My mentors. . . have been the musician Ronan Guilfoyle, the corporate angel Barney Whelan, the publicist Christine Monk and the sculptor Paul Ferriter. These days daughter Amalia, wife Yanti and mother Lily are the women in my life, and they all project qualities of durability and stoicism that I do my best to absorb.

I chose the sax as my instrument because. . . like most people, I thought it was the ultimate passport to cool. As a nipper, my brother would sneak me into a southside session, where the McGuinness brothers would regularly cut loose, sowing the seeds of my jazz corruption.
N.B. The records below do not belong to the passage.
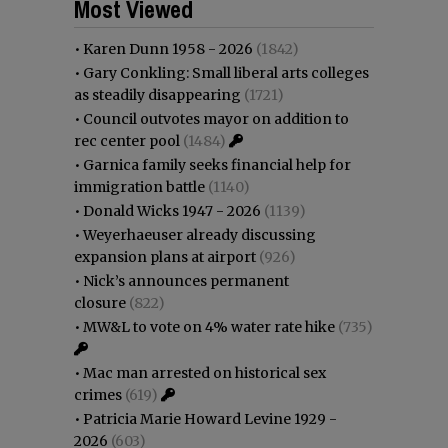
Most Viewed
•
Karen Dunn 1958 - 2026
(1842)
•
Gary Conkling: Small liberal arts colleges
as steadily disappearing
(1721)
•
Council outvotes mayor on addition to
rec center pool
(1484)
•
Garnica family seeks financial help for
immigration battle
(1140)
•
Donald Wicks 1947 - 2026
(1139)
•
Weyerhaeuser already discussing
expansion plans at airport
(926)
•
Nick’s announces permanent
closure
(822)
•
MW&L to vote on 4% water rate hike
(735)
•
Mac man arrested on historical sex
crimes
(619)
•
Patricia Marie Howard Levine 1929 -
2026
(603)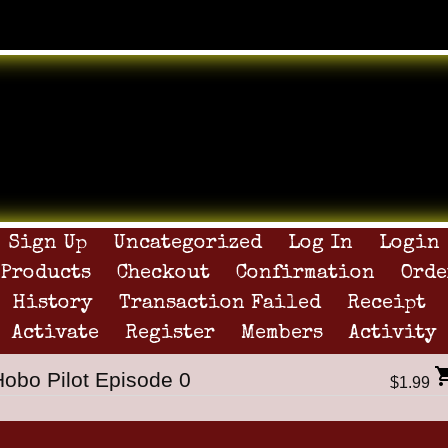
Sign Up
Uncategorized
Log In
Login
Products
Checkout
Confirmation
Orde
History
Transaction Failed
Receipt
Activate
Register
Members
Activity
Hobo Pilot Episode 0
$1.99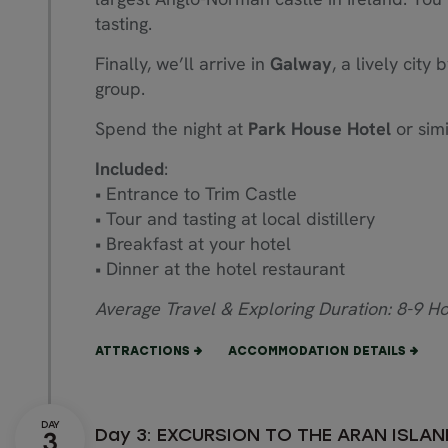
tasting.
Finally, we’ll arrive in
Galway
, a lively city
group.
Spend the night at
Park House Hotel
or simi
Included
:
• Entrance to Trim Castle
• Tour and tasting at local distillery
• Breakfast at your hotel
• Dinner at the hotel restaurant
Average Travel & Exploring Duration: 8-9 H
ATTRACTIONS
ACCOMMODATION DETAILS
Day 3: EXCURSION TO THE ARAN ISLA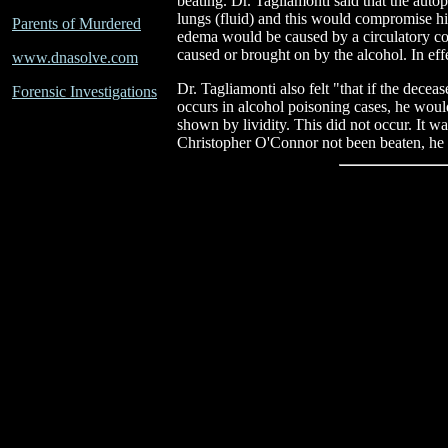
beating. Dr. Tagliamonti said that the au
lungs (fluid) and this would compromise hi
Parents of Murdered
edema would be caused by a circulatory co
caused or brought on by the alcohol. In effe
www.dnasolve.com
Dr. Tagliamonti also felt "that if the decea
Forensic Investigations
occurs in alcohol poisoning cases, he wou
shown by lividity. This did not occur. It w
Christopher O'Connor not been beaten, he 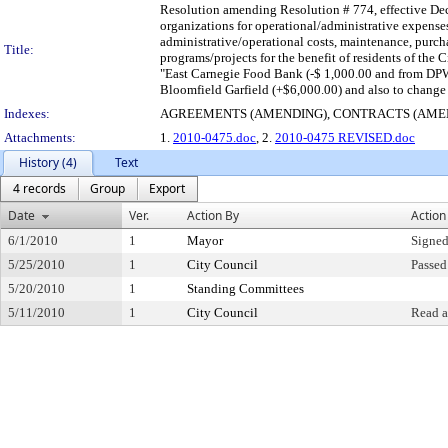
Resolution amending Resolution # 774, effective De
organizations for operational/administrative expenses
administrative/operational costs, maintenance, purcha
Title:
programs/projects for the benefit of residents of the 
"East Carnegie Food Bank (-$ 1,000.00 and from DPW 
Bloomfield Garfield (+$6,000.00) and also to change
Indexes:
AGREEMENTS (AMENDING), CONTRACTS (AME
Attachments:
1.
2010-0475.doc
, 2.
2010-0475 REVISED.doc
History (4)
Text
4 records
Group
Export
Date
Ver.
Action By
Action
6/1/2010
1
Mayor
Signed
5/25/2010
1
City Council
Passed
5/20/2010
1
Standing Committees
5/11/2010
1
City Council
Read a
They germinated a decade later, hearing players like the majestic Dexter Gordon in London's Ronnie Scott's, where my musical education began in earnest.

Music gives children. . . the same things it gives the rest of us. A spectrum of emotional experience far beyond our descriptive capacities when we listen to it, and profound spatial, cognitive and social skills when we make it. Can any of us imagine a life without music?
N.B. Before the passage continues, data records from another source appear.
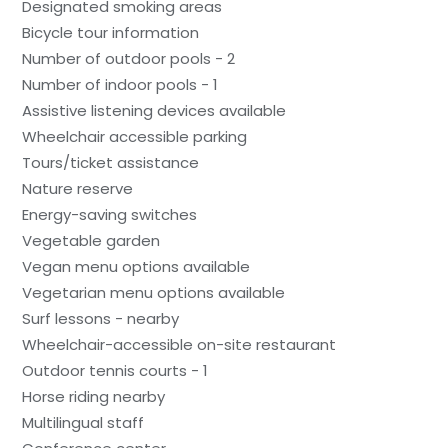
Designated smoking areas
Bicycle tour information
Number of outdoor pools - 2
Number of indoor pools - 1
Assistive listening devices available
Wheelchair accessible parking
Tours/ticket assistance
Nature reserve
Energy-saving switches
Vegetable garden
Vegan menu options available
Vegetarian menu options available
Surf lessons - nearby
Wheelchair-accessible on-site restaurant
Outdoor tennis courts - 1
Horse riding nearby
Multilingual staff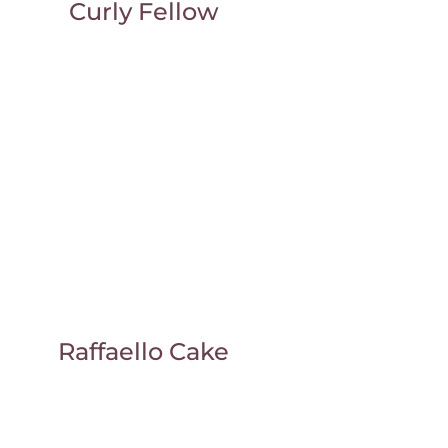
Curly Fellow
Raffaello Cake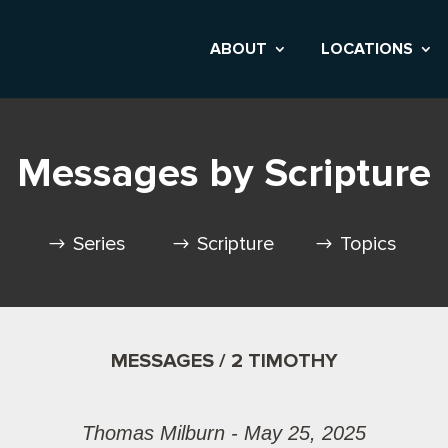
ABOUT
LOCATIONS
Messages by Scripture
Series
Scripture
Topics
MESSAGES / 2 TIMOTHY
Thomas Milburn - May 25, 2025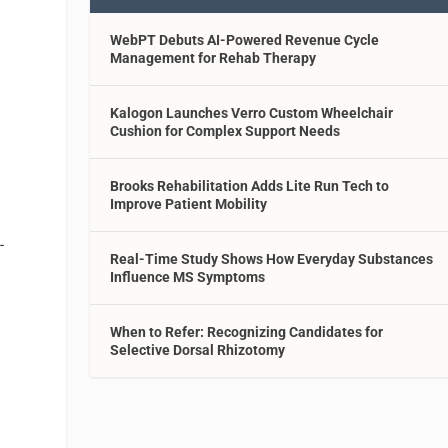
WebPT Debuts AI-Powered Revenue Cycle
Management for Rehab Therapy
Kalogon Launches Verro Custom Wheelchair
Cushion for Complex Support Needs
Brooks Rehabilitation Adds Lite Run Tech to
Improve Patient Mobility
-
Real-Time Study Shows How Everyday Substances
Influence MS Symptoms
When to Refer: Recognizing Candidates for
Selective Dorsal Rhizotomy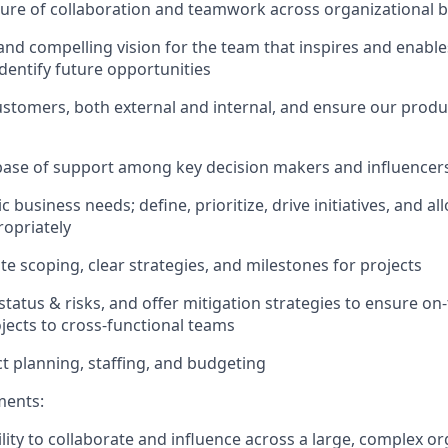
ure of collaboration and teamwork across organizational 
 and compelling vision for the team that inspires and enable
dentify future opportunities
stomers, both external and internal, and ensure our prod
base of support among key decision makers and influencer
c business needs; define, prioritize, drive initiatives, and a
opriately
te scoping, clear strategies, and milestones for projects
atus & risks, and offer mitigation strategies to ensure on-t
ects to cross-functional teams
t planning, staffing, and budgeting
ents:
lity to
collaborate and influence across a large, complex or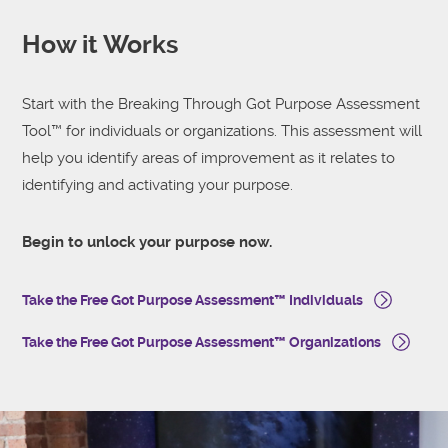
How it Works
Start with the Breaking Through Got Purpose Assessment
Tool™ for individuals or organizations. This assessment will
help you identify areas of improvement as it relates to
identifying and activating your purpose.
Begin to unlock your purpose now.
Take the Free Got Purpose Assessment™ Individuals
Take the Free Got Purpose Assessment™ Organizations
Dublin needs a jazz venue because. . . This is a great city of music, and a decent room with a Steinway and a nice acoustic would be an undoubted success. It would also provide a locus in which to incubate the next generation of audiences and performers – there is plenty of talent here. Until then, you could do a lot worse than a Thursday night in JJ Smyths on Aungier Street.
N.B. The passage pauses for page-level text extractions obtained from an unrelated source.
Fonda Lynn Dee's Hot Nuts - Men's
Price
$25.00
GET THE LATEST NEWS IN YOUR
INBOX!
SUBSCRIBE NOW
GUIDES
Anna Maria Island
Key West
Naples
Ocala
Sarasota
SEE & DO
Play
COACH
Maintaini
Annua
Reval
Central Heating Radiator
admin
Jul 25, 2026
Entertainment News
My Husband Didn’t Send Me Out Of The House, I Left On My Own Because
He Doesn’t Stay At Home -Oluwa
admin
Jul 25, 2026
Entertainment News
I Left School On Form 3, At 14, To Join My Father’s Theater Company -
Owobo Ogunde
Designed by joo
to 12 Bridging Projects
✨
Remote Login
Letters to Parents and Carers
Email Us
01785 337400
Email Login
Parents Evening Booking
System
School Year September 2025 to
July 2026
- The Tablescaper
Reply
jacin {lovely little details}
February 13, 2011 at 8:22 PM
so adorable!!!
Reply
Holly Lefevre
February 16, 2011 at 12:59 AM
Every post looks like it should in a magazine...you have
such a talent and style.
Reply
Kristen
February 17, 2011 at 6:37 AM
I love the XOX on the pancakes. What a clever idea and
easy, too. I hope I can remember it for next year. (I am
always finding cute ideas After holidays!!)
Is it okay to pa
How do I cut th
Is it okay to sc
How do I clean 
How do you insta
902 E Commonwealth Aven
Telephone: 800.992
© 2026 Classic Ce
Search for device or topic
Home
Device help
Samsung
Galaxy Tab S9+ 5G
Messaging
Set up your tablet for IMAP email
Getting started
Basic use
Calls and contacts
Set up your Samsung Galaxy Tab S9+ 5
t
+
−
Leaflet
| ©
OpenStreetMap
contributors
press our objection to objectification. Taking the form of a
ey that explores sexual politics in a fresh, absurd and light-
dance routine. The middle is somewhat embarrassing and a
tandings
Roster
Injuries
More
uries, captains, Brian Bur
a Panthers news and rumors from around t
If I had to reinvent myself again I'd . . .take heart from having reinvented several times before. At various times I have been a chef, musician, concert producer and arts administrator, with skirmishes into teaching, criticism and lobbying.

Musicians are. . . tough, uncompromising and thrifty, at least in my world. They are also brave and beautiful, and can sometimes be hard work. It is the way of all artists.

My most important life lesson has been. . . experience is the thing you get when you didn't get what you asked for.

Gerry Godley is director of the Improvised Music Company, a presenter on Lyric FM and curator of music for this year’s Kilkenny Arts Festival (August 5th-14th).